[Source material]
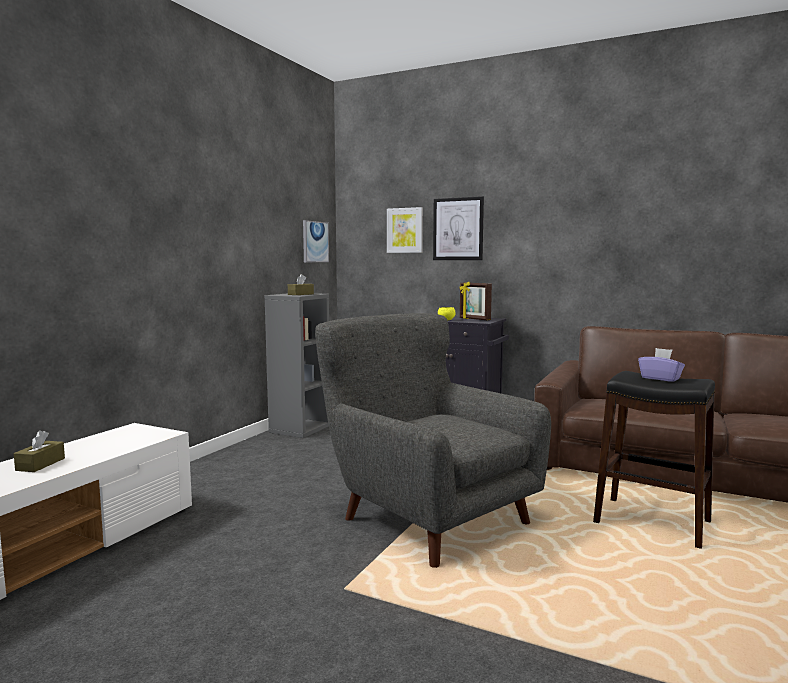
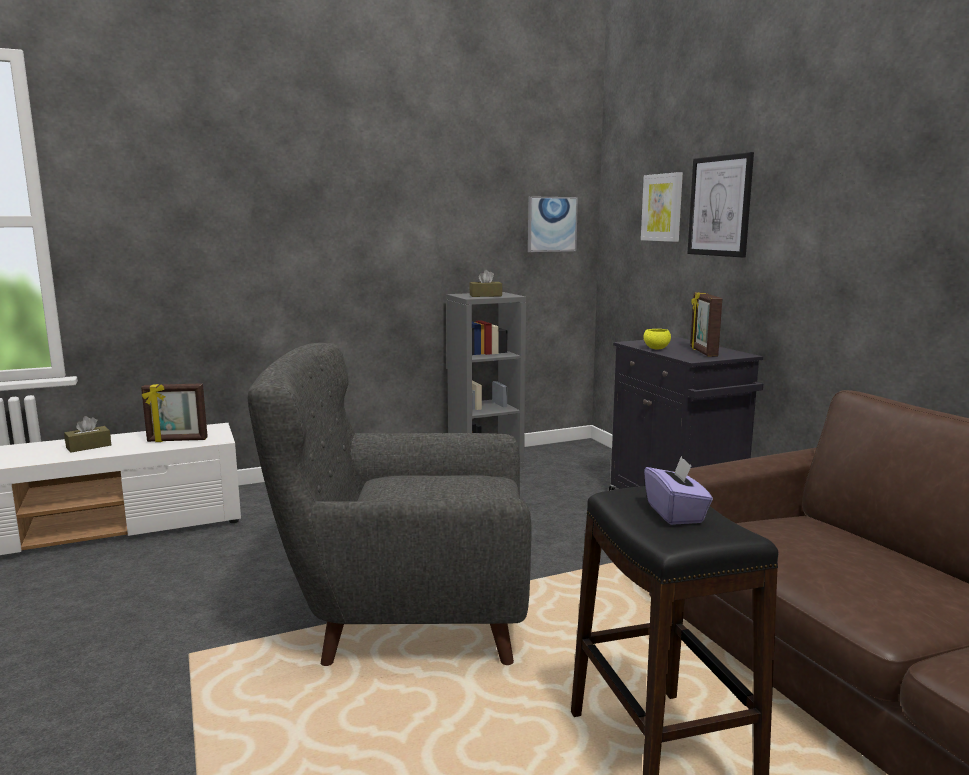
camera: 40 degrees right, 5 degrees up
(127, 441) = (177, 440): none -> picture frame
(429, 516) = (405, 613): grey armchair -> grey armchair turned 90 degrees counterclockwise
[/Source material]
[Source material]
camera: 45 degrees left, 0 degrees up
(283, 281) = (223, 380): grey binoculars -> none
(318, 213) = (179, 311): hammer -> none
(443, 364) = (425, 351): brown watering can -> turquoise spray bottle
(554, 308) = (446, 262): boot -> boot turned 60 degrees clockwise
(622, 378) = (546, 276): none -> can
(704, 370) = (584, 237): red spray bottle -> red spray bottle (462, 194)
[/Source material]
What the exercise asks:
Reproduce exactly the lines above from the line with "(443, 364) = (425, 351): brown" to the line with "(704, 370) = (584, 237): red", including both, and add nothing.

Written solution:
(443, 364) = (425, 351): brown watering can -> turquoise spray bottle
(554, 308) = (446, 262): boot -> boot turned 60 degrees clockwise
(622, 378) = (546, 276): none -> can
(704, 370) = (584, 237): red spray bottle -> red spray bottle (462, 194)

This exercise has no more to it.